From the Retford Times
Planners are being urged to halt consideration of proposals for a Romani Gypsy site in Haughton after claims anthrax-riddled horse carcasses and munitions were dumped there.
A Walesby resident says at the closure of a temporary military post off Retford Road, World War I soldiers were told to bury diseased horse carcasses in three pits spaced across the site.
Grenades and ammunition were also buried in separate pits, the man said, adding that the location of these burials includes the area of the site application.
The written and oral evidence of the staging post, and the burial of infected horse carcasses and live munitions, comes from the late grandfather of resident, Tom Wood, who has lived in and around the area for almost 70 years.
Mr Wood said: “I know the land referred to in the planning application in Walesby and the immediate surrounding area is the area described by my grandfather.
“This area is contaminated and very dangerous as a result of horse carcasses infected with anthrax being buried there and live munitions being present in the ground.”
Mr Wood said he spent a great deal of time as a boy with his grandfather searching for war mementos on the land immediately surrounding the site of the application but was told never to venture on ‘dangerous areas’.
He says he distinctly remembers the exact areas his grandfather refused to let him walk or dig and this includes the two paddocks outlined in the planning application for a Romani Gypsy site.
Mr Wood said: “Each and every time we walked in these fields, grandfather would tell me that I must not go searching in the land over to the left, which was the land towards the Retford Road and which includes the land contained within the planning application, and he would always say I had to stay to the right”
Alan Smith, chair of campaign group Haughton, Walesby and Bothamsall Residents Against Inappropriate Development, which strongly opposes the planning application, said: “This information is extremely serious and worrying.
“It would be a careless and high-risk strategy for Bassetlaw District Council to approve the continuation of examination of this application until the landowner has proven beyond doubt that any planned excavations, would not have devastating and dangerous consequences.
“Anthrax spores are known to survive for decades and decades. This is crucial information, but it is just one of a whole host of reasons why this site is totally inappropriate for any development.”
The application is for a permanent site for three generations of the same Romani gypsy family.
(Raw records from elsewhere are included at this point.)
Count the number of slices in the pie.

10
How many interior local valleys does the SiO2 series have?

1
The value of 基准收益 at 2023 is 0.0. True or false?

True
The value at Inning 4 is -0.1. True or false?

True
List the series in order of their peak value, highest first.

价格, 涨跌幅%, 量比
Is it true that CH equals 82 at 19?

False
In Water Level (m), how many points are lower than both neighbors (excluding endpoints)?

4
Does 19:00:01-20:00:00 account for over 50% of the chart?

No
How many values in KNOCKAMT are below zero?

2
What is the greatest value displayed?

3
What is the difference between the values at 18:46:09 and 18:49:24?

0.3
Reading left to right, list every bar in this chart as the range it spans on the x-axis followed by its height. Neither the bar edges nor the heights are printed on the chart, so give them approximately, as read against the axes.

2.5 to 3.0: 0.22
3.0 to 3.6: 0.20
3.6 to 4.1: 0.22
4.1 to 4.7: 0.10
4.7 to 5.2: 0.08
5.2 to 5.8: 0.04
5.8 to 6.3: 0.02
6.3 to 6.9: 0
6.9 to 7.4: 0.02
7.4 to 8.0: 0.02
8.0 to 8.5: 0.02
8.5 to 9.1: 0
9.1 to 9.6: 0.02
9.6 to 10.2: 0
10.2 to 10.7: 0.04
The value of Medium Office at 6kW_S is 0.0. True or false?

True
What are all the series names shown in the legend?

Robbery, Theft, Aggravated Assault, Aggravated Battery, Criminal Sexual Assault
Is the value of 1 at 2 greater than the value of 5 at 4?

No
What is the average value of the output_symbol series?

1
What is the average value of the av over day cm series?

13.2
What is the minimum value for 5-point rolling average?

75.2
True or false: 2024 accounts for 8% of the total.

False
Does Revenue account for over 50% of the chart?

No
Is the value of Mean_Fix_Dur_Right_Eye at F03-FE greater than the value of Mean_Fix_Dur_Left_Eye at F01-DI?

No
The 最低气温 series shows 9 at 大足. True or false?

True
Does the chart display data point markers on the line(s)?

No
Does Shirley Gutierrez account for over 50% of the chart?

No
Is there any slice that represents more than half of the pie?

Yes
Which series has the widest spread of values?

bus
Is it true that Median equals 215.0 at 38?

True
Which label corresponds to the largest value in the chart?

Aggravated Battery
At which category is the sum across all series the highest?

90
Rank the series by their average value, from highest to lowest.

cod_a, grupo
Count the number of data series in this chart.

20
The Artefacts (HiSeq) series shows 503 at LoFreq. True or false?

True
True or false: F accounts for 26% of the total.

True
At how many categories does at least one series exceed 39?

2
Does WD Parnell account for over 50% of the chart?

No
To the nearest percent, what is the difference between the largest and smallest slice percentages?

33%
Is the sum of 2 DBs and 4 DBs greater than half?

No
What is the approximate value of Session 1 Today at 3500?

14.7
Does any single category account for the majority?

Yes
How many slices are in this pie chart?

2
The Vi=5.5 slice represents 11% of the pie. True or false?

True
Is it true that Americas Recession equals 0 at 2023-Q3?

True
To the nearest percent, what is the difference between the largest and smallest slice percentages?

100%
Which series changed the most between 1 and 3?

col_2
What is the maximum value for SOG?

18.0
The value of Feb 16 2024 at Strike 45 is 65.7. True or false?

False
The proposal is for six log cabin-style mobile homes, six touring caravans and six log cabin-style dayrooms with parking for 12 vehicles in total, along with a children's play area and new access.
The applicant's planning statement pointed out that the family would be able to access schools and healthcare from a 'settled and secure' base and they would not have to 'suffer the hardship that a nomadic way of life would entail'.
It added that the applicant and his family would want to develop the site at their own expense.
Local residents are expected to make a full case to Bassetlaw Council, highlighting what they call a number of shortcomings about the proposed application site ranging from concerns over highways safety, to the impact on the nationally important, historic setting, of the Haughton Duck Decoy.